Using misrepresentation upon misrepresentation, “analysts”—who know “they will never work in this town again” unless they reach the answers their employers want—can reverse-engineer the assumptions necessary to produce them. But they have little relationship to reality and provide virtually no useful guidance.
Backward Fundraising for Massive Spending Proposals
The latest illustration of such massively costly simple errors comes from the Green New Deal and other proposals, such as Medicare for All, free child care, and free higher education, all to be paid for through taxes on “the rich.” Proponents always assert that the rich have enough to pay for each particular piece of their pipedream.
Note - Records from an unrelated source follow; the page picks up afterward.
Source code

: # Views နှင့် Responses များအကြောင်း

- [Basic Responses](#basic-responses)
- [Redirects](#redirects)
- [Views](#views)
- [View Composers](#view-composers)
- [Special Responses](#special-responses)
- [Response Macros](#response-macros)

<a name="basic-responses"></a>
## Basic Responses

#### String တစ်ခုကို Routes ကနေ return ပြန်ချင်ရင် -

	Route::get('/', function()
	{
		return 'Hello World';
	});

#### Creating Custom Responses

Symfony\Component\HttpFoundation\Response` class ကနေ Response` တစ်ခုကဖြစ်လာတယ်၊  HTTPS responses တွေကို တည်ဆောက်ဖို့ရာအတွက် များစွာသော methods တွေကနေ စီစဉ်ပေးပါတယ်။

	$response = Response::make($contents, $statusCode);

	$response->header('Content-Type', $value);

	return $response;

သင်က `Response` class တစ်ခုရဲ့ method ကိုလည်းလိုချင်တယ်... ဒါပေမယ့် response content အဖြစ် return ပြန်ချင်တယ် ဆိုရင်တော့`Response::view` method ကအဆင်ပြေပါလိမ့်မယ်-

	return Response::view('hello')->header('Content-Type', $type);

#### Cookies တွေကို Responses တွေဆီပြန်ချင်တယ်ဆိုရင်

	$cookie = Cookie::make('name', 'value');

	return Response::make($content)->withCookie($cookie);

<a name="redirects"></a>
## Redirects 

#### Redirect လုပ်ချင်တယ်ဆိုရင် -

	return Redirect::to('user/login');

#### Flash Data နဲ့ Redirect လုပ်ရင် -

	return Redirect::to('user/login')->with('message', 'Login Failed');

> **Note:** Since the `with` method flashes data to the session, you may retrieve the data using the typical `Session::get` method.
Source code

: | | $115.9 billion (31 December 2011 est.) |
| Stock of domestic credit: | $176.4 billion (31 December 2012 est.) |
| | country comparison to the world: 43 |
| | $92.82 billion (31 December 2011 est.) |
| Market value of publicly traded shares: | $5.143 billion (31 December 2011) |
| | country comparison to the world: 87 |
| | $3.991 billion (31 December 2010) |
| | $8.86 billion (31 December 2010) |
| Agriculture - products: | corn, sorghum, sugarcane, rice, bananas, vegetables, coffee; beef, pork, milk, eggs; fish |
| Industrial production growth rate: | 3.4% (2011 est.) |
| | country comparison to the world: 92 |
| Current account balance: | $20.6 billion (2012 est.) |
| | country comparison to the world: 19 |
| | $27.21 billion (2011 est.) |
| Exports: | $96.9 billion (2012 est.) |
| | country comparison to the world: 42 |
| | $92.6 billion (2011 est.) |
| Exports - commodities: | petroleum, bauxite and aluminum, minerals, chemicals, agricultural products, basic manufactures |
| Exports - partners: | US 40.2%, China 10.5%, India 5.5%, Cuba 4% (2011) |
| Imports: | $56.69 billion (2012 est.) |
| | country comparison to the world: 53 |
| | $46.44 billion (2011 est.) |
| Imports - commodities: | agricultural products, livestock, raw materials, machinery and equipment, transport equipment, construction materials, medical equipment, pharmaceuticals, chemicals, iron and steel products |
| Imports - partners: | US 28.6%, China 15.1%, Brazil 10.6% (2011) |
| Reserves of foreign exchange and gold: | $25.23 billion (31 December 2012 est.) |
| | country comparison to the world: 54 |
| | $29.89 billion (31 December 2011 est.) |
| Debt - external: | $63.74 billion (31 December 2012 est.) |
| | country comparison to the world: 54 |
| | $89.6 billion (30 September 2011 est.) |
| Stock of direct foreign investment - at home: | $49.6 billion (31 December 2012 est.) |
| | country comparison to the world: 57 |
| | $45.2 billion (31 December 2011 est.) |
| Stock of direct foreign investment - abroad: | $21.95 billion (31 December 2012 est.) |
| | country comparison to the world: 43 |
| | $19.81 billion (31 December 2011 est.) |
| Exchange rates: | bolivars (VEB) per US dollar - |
But a dollar taken for one of those proposals cannot also finance other proposals, and there are not enough tax dollars to do everything proposed.
Ed Morrissey reports that economists Emmanuel Saez and Gabriel Zucman, primary supporters of Elizabeth Warren’s proposed wealth tax, estimated that it could raise up to $2.75 trillion over 10 years. But Medicare for All is estimated to cost $32 trillion over the same period. Even that draconian tax cannot even approach paying for it. And that basic mathematics error is compounded when those same dollars are also represented as able to pay for other promised programs (whose cumulative cost may be $93 trillion over a decade).
Alternatively, if the government took the wealth of every US billionaire, it could cover only about nine months of federal outlays, and only once, which could not finance multiple massive increases in government spending.
Government, supposedly the advancer of our well-being, routinely relies on logical errors, misrepresentations, and even basic arithmetic mistakes to justify its policies and proposals. Such manipulation advances the interests of those in government and their favorites, not Americans’ general welfare. As Thomas Sowell has written, “When you want to help people, you tell them the truth.”
Can anything good be inferred from how incredibly distant politicians are from that standard?